▶ Brief: Display every line in the listing below that contains the string "value". The match is case-sensitive.
■ ■ ■
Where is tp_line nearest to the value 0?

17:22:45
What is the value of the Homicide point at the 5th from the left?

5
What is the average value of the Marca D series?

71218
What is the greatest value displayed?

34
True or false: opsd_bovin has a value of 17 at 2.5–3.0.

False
■ ■ ■
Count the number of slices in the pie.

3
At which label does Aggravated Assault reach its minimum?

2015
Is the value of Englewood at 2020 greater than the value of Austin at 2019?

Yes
■ ■ ■
▶ Your solution:
Where is tp_line nearest to the value 0?
What is the value of the Homicide point at the 5th from the left?
What is the average value of the Marca D series?
What is the greatest value displayed?
True or false: opsd_bovin has a value of 17 at 2.5–3.0.
Is the value of Englewood at 2020 greater than the value of Austin at 2019?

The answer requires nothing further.